For God’s sake, he could read every word of that screenplay and not find one line that’s remotely connected with him.”

“I’m not talkin’ about him scarin’ you; I’m talkin’ about guys gettin’ killed. First, they’ll kill me, then they’ll kill you, and maybe a few other guys. I oughta know. These guys play rough.”

“Do you mean to say that if I go ahead with this movie, a movie, that our lives are actually in danger?”

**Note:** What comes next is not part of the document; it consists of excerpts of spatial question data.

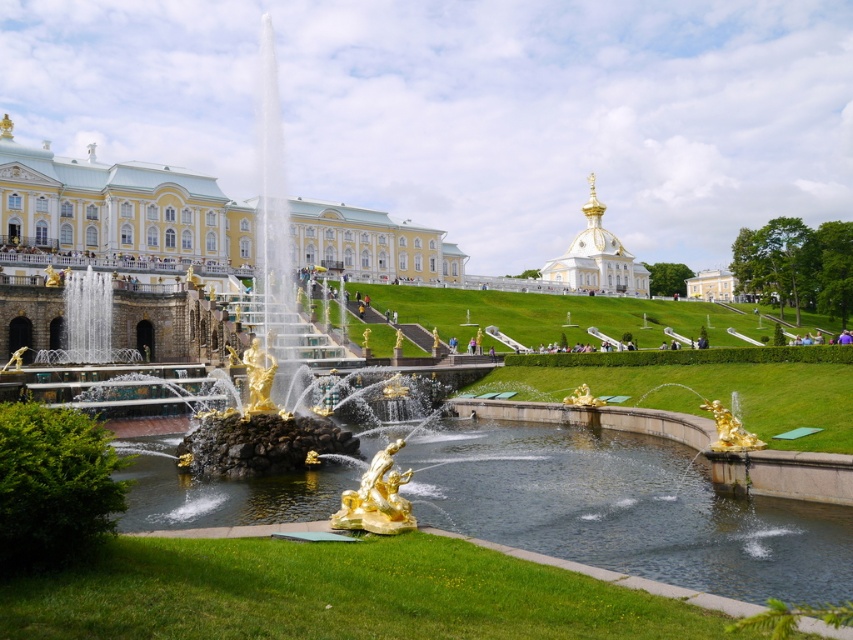
Is yellow/smooth/facade at center below gold metallic statue at center?

No.

Does yellow/smooth/facade at center lie in front of gold metallic statue at center?

No, it is not.

Does point (56, 182) come in front of point (251, 369)?

No, it is behind (251, 369).

I want to click on yellow/smooth/facade at center, so click(x=119, y=211).

Between gold plated dome at upper center and gold metallic statue at center, which one appears on the right side from the viewer's perspective?

Positioned to the right is gold plated dome at upper center.

What do you see at coordinates (596, 259) in the screenshot? This screenshot has width=853, height=640. I see `gold plated dome at upper center` at bounding box center [596, 259].

At what (x,y) coordinates should I click in order to perform the action: click on gold plated dome at upper center. Please return your answer as a coordinate pair (x, y). Looking at the image, I should click on (596, 259).

Does gold metallic statue at center appear under gold metallic statue at lower right?

No, gold metallic statue at center is not below gold metallic statue at lower right.

Is point (273, 406) farther from viewer compared to point (746, 445)?

Yes, it is behind point (746, 445).

This screenshot has width=853, height=640. What are the coordinates of `gold metallic statue at center` in the screenshot? It's located at (258, 380).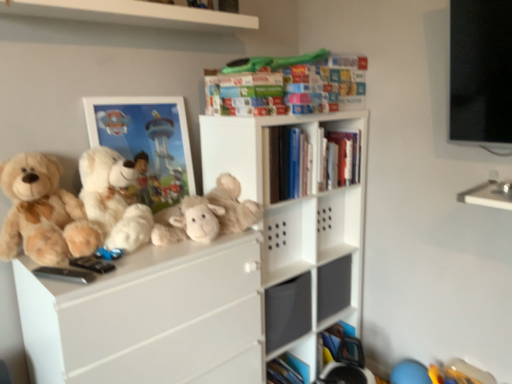
Identify the location of blank space above matte plastic picture frame at upper left (from a real-world perspective). (142, 91).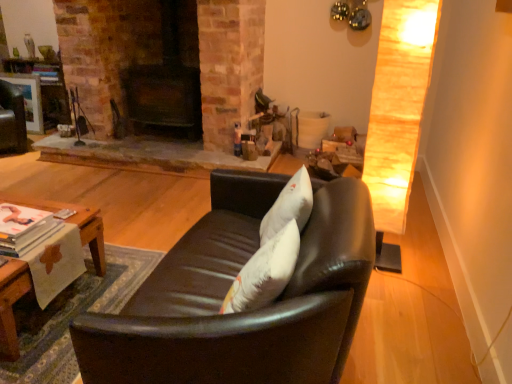
The width and height of the screenshot is (512, 384). Describe the element at coordinates (12, 304) in the screenshot. I see `woodenwoodentable at lower left` at that location.

In order to face matte black swivel chair at upper left, should I rotate leftwards or rightwards?

You should rotate left by 30.462 degrees.

Find the location of `woodenwoodentable at lower left`. woodenwoodentable at lower left is located at coordinates (12, 304).

Based on the photo, is woodenwoodentable at lower left a part of matte black swivel chair at upper left?

No, woodenwoodentable at lower left is not surrounded by matte black swivel chair at upper left.

Is point (24, 113) closer or farther from the camera than point (5, 311)?

Point (24, 113).

Locate an element on the screen. swivel chair lying on the left of woodenwoodentable at lower left is located at coordinates (12, 120).

Between matte black swivel chair at upper left and woodenwoodentable at lower left, which one is positioned behind?

matte black swivel chair at upper left is more distant.

Considering the sizes of objects black leather couch at center and matte black swivel chair at upper left in the image provided, who is bigger, black leather couch at center or matte black swivel chair at upper left?

With larger size is black leather couch at center.

Can you confirm if black leather couch at center is wider than matte black swivel chair at upper left?

Yes, black leather couch at center is wider than matte black swivel chair at upper left.

This screenshot has width=512, height=384. There is a matte black swivel chair at upper left. Find the location of `studio couch above it (from a real-world perspective)`. studio couch above it (from a real-world perspective) is located at coordinates (227, 290).

Is the depth of black leather couch at center greater than that of matte black swivel chair at upper left?

No, it is in front of matte black swivel chair at upper left.

Between matte black swivel chair at upper left and black leather couch at center, which one has more height?

With more height is black leather couch at center.

Is matte black swivel chair at upper left wider than black leather couch at center?

No.

From the image's perspective, is matte black swivel chair at upper left under black leather couch at center?

No, from the image's perspective, matte black swivel chair at upper left is not beneath black leather couch at center.

Is matte black swivel chair at upper left to the left or to the right of black leather couch at center in the image?

matte black swivel chair at upper left is positioned on black leather couch at center's left side.

Does woodenwoodentable at lower left touch black leather couch at center?

No, woodenwoodentable at lower left is not touching black leather couch at center.

You are a GUI agent. You are given a task and a screenshot of the screen. Output one action in this format:
    pyautogui.click(x=<x>, y=<y>)
    Task: Click on the studio couch on the right of the woodenwoodentable at lower left
    Image resolution: width=512 pixels, height=384 pixels.
    Given the screenshot: What is the action you would take?
    pyautogui.click(x=227, y=290)

In the scene shown: Which object is positioned more to the right, woodenwoodentable at lower left or black leather couch at center?

black leather couch at center.

Would you say woodenwoodentable at lower left contains black leather couch at center?

No, black leather couch at center is not inside woodenwoodentable at lower left.

Can you confirm if woodenwoodentable at lower left is smaller than matte black swivel chair at upper left?

No, woodenwoodentable at lower left is not smaller than matte black swivel chair at upper left.

Which is correct: woodenwoodentable at lower left is inside matte black swivel chair at upper left, or outside of it?

woodenwoodentable at lower left cannot be found inside matte black swivel chair at upper left.

Does woodenwoodentable at lower left touch matte black swivel chair at upper left?

No, woodenwoodentable at lower left is not next to matte black swivel chair at upper left.

How much distance is there between woodenwoodentable at lower left and matte black swivel chair at upper left?

The distance of woodenwoodentable at lower left from matte black swivel chair at upper left is 3.00 meters.

At what (x,y) coordinates should I click in order to perform the action: click on studio couch in front of the woodenwoodentable at lower left. Please return your answer as a coordinate pair (x, y). The width and height of the screenshot is (512, 384). Looking at the image, I should click on (227, 290).

From the image's perspective, between black leather couch at center and woodenwoodentable at lower left, which one is located above?

black leather couch at center appears higher in the image.

Would you consider black leather couch at center to be distant from woodenwoodentable at lower left?

They are positioned close to each other.

Considering the points (319, 234) and (81, 224), which point is in front, point (319, 234) or point (81, 224)?

The point (319, 234) is closer to the camera.

Image resolution: width=512 pixels, height=384 pixels. Find the location of `swivel chair positioned vertically above the woodenwoodentable at lower left (from a real-world perspective)`. swivel chair positioned vertically above the woodenwoodentable at lower left (from a real-world perspective) is located at coordinates (12, 120).

This screenshot has height=384, width=512. What are the coordinates of `swivel chair behind the black leather couch at center` in the screenshot? It's located at coord(12,120).

Looking at the image, which one is located closer to woodenwoodentable at lower left, black leather couch at center or matte black swivel chair at upper left?

black leather couch at center lies closer to woodenwoodentable at lower left than the other object.

Based on their spatial positions, is black leather couch at center or woodenwoodentable at lower left further from matte black swivel chair at upper left?

black leather couch at center.

Considering their positions, is woodenwoodentable at lower left positioned further to matte black swivel chair at upper left than black leather couch at center?

The object further to matte black swivel chair at upper left is black leather couch at center.

From the image, which object appears to be nearer to black leather couch at center, matte black swivel chair at upper left or woodenwoodentable at lower left?

woodenwoodentable at lower left lies closer to black leather couch at center than the other object.

When comparing their distances from black leather couch at center, does woodenwoodentable at lower left or matte black swivel chair at upper left seem further?

matte black swivel chair at upper left.

Which object lies further to the anchor point woodenwoodentable at lower left, matte black swivel chair at upper left or black leather couch at center?

matte black swivel chair at upper left is further to woodenwoodentable at lower left.

Where is `table between black leather couch at center and matte black swivel chair at upper left in the front-back direction`? This screenshot has height=384, width=512. table between black leather couch at center and matte black swivel chair at upper left in the front-back direction is located at coordinates (12, 304).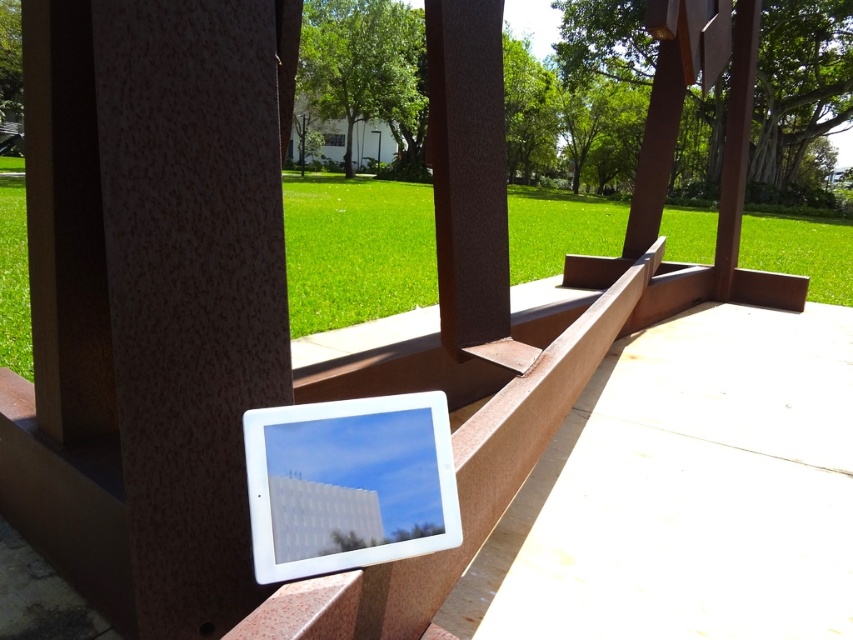
Question: Can you confirm if green grass at center is positioned to the right of white glossy tablet at center?

Choices:
 (A) no
 (B) yes

Answer: (A)

Question: Can you confirm if green grass at center is bigger than white glossy tablet at center?

Choices:
 (A) yes
 (B) no

Answer: (A)

Question: Based on their relative distances, which object is farther from the brown matte wood at center?

Choices:
 (A) white glossy tablet at center
 (B) green grass at center

Answer: (B)

Question: Is green grass at center to the left of white glossy tablet at center from the viewer's perspective?

Choices:
 (A) yes
 (B) no

Answer: (A)

Question: Which of the following is the closest to the observer?

Choices:
 (A) (467, 196)
 (B) (346, 545)

Answer: (B)

Question: Which of the following is the closest to the observer?

Choices:
 (A) (838, 266)
 (B) (407, 512)
 (C) (488, 180)

Answer: (B)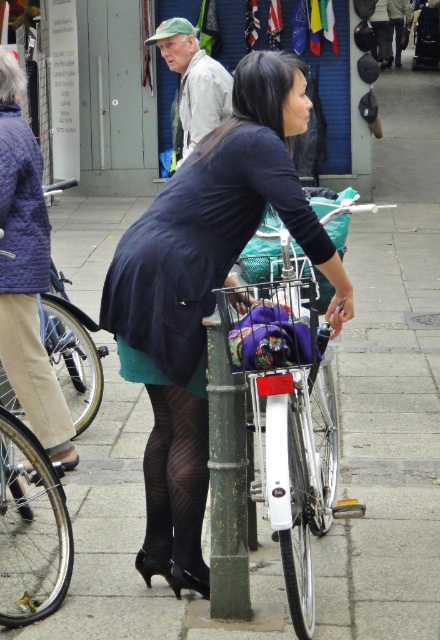
Can you confirm if matte black bicycle at center is positioned to the left of matte black dress at center?

Correct, you'll find matte black bicycle at center to the left of matte black dress at center.

Between matte black bicycle at center and matte black dress at center, which one has more height?

With more height is matte black dress at center.

Does point (413, 378) come farther from viewer compared to point (135, 380)?

Yes, it is.

I want to click on matte black bicycle at center, so click(x=387, y=436).

Consider the image. Is matte black bicycle at center wider than light beige fabric pants at lower left?

Incorrect, matte black bicycle at center's width does not surpass light beige fabric pants at lower left's.

I want to click on matte black bicycle at center, so click(387, 436).

Where is `matte black bicycle at center`? Image resolution: width=440 pixels, height=640 pixels. matte black bicycle at center is located at coordinates (387, 436).

At what (x,y) coordinates should I click in order to perform the action: click on matte black bicycle at center. Please return your answer as a coordinate pair (x, y). Looking at the image, I should click on (387, 436).

Measure the distance between point (79, 506) and camera.

5.08 meters

At what (x,y) coordinates should I click in order to perform the action: click on matte black bicycle at center. Please return your answer as a coordinate pair (x, y). Image resolution: width=440 pixels, height=640 pixels. Looking at the image, I should click on (387, 436).

Locate an element on the screen. The width and height of the screenshot is (440, 640). matte black bicycle at center is located at coordinates (387, 436).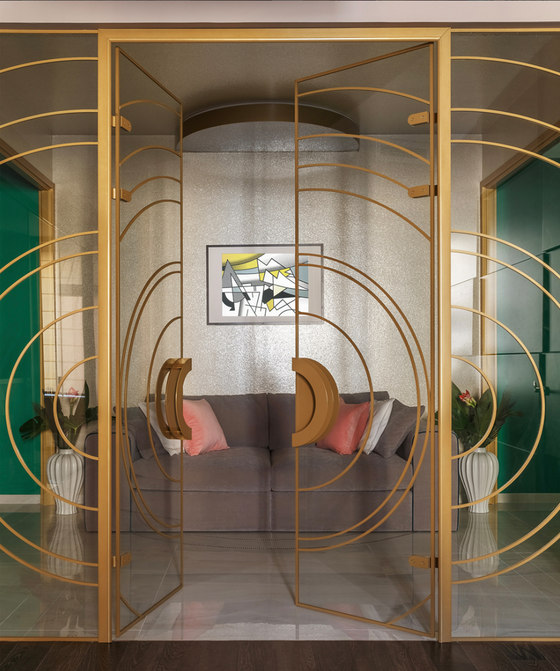
The image size is (560, 671). What are the coordinates of `glass wall` in the screenshot? It's located at (517, 521), (32, 527).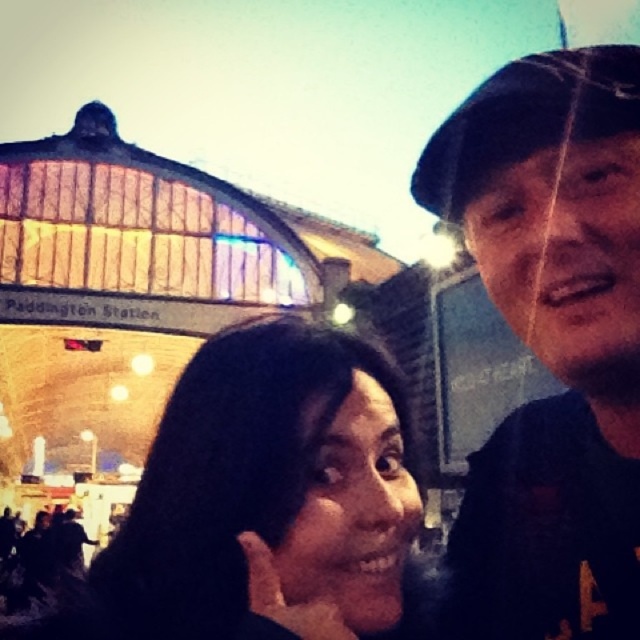
Which is below, black fabric cap at upper right or black hair at center?

Positioned lower is black hair at center.

Who is higher up, black fabric cap at upper right or black hair at center?

black fabric cap at upper right is higher up.

Locate an element on the screen. The image size is (640, 640). black fabric cap at upper right is located at coordinates (552, 342).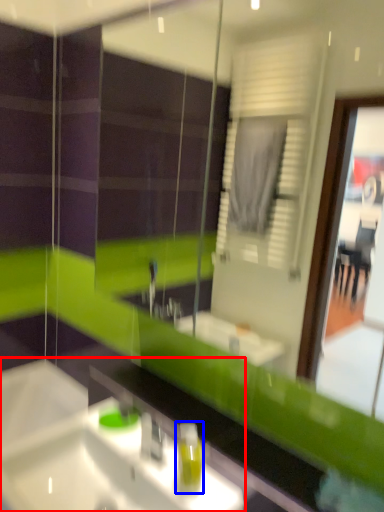
Question: Which of the following is the farthest to the observer, sink (highlighted by a red box) or soap dispenser (highlighted by a blue box)?

Choices:
 (A) sink
 (B) soap dispenser

Answer: (B)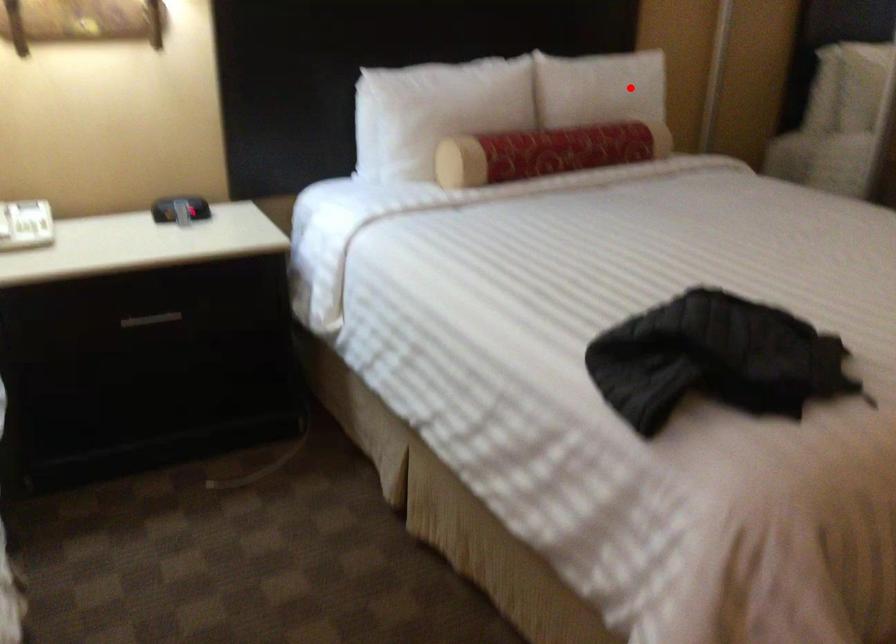
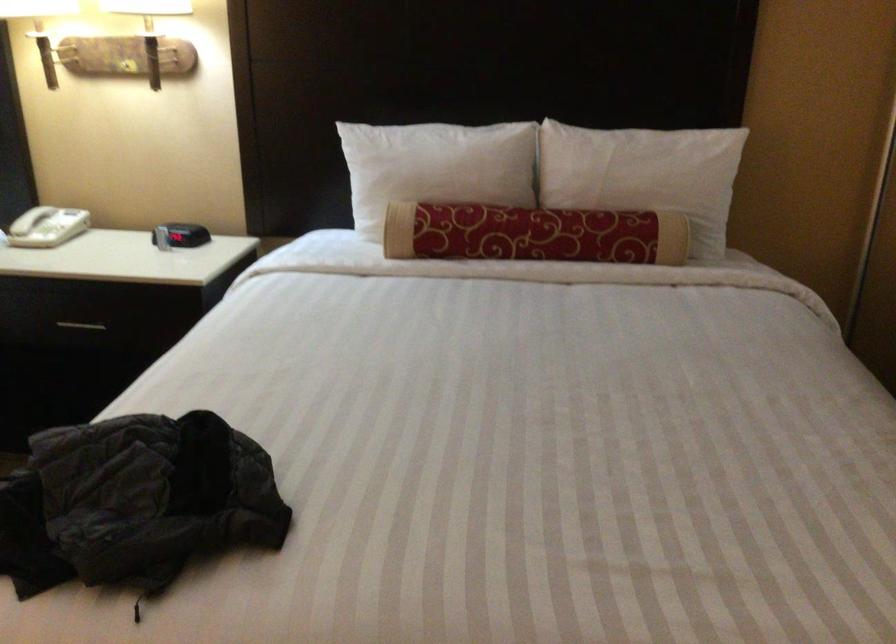
Where in the second image is the point corresponding to the highlighted location from the first image?

(643, 174)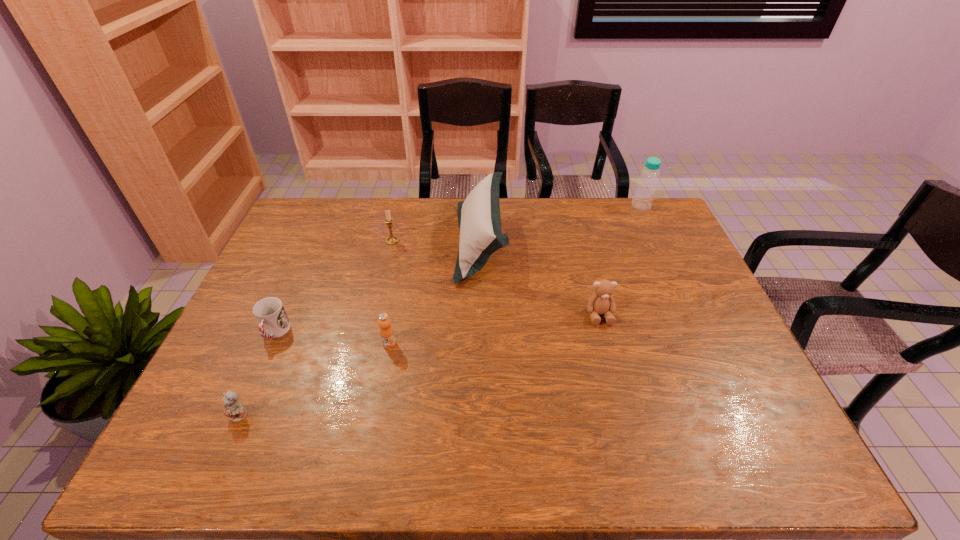
Locate an element on the screen. This screenshot has width=960, height=540. blank area located on the surface of the fifth object from left to right is located at coordinates (381, 242).

Find the location of a particular element. The height and width of the screenshot is (540, 960). free space located 0.350m on the surface of the fifth object from left to right is located at coordinates (350, 242).

Locate an element on the screen. Image resolution: width=960 pixels, height=540 pixels. free space located 0.180m on the surface of the fifth object from left to right is located at coordinates (401, 242).

This screenshot has width=960, height=540. I want to click on vacant point located on the front of the third object from left to right, so click(x=381, y=287).

At what (x,y) coordinates should I click in order to perform the action: click on free space located on the face of the taller teddy bear. Please return your answer as a coordinate pair (x, y). Looking at the image, I should click on (616, 380).

Identify the location of vacant space located 0.200m on the front label of the orange juice. (375, 420).

Identify the location of free spot located 0.120m on the side of the cup where the handle is located. (251, 387).

The width and height of the screenshot is (960, 540). I want to click on free space located on the front-facing side of the nearest object, so click(x=224, y=453).

This screenshot has height=540, width=960. In order to click on bottle at the far edge in this screenshot , I will do pos(642,200).

Locate an element on the screen. This screenshot has width=960, height=540. cushion at the far edge is located at coordinates (479, 219).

“Marty, I don’t have to think about it. I can tell you. I know them. I’m as good as dead. And maybe you, too.” Then Luciano paused for a moment. “Marty, would you be willin’ to take down my whole life story?” Gosch was too stunned to reply. Luciano continued. “I mean it. I’ve been thinkin’ about it for the last three days. I’ve reached the point where somebody has to know the truth about me. I want somebody to know my life.”

Gosch and Luciano had come together to make a movie, a movie that was to be essentially fiction, and Gosch was not sure that he wanted to know any more about the exiled American racketeer.

But Luciano persisted. “Marty, I would like you to do it for me.”

“Why me?”

“Because, like I told you before, you’re the only person I trust who’s not in the outfit.”

“Why not Pat Eboli or someone who’s really close to you? Let one of them know the facts.”

“They ain’t no writers.”

“You want me to write your story?”

“Yeah. But I have to make one condition.”

“You’re playing games with me, Charlie.”

“No, I swear to you, I’m not. The condition is only this. I’ll give it all to you. I won’t hold back nothin’. But you gotta promise you won’t use it, no part of it, for ten years. And I mean ten years after I die.”

“Oh, come on. Except for popping those nitro pills into your mouth every five minutes, you’re in marvelous shape. You’re taking care of your heart and nine chances out of ten you’ll outlive me.”

“No,” Luciano shook his head. “If you have everythin’ about my life, it’ll be an annuity for you and Chip [Gosch’s wife, Lucille]. I think you oughta do what I say. You don’t have to answer me now, but I wish you would.”

“Charlie, if I become your Boswell . . .”

“Who the hell is he?”

Gosch explained.

“Okay, you’re my Mr. Boswell,” Luciano said. “I appoint you officially. I just have one more condition to put on you. You can’t use anythin’ I’m gonna tell you if Tommy Lucchese is still alive, even if the ten years are up. He’s one good friend I don’t want to hurt.”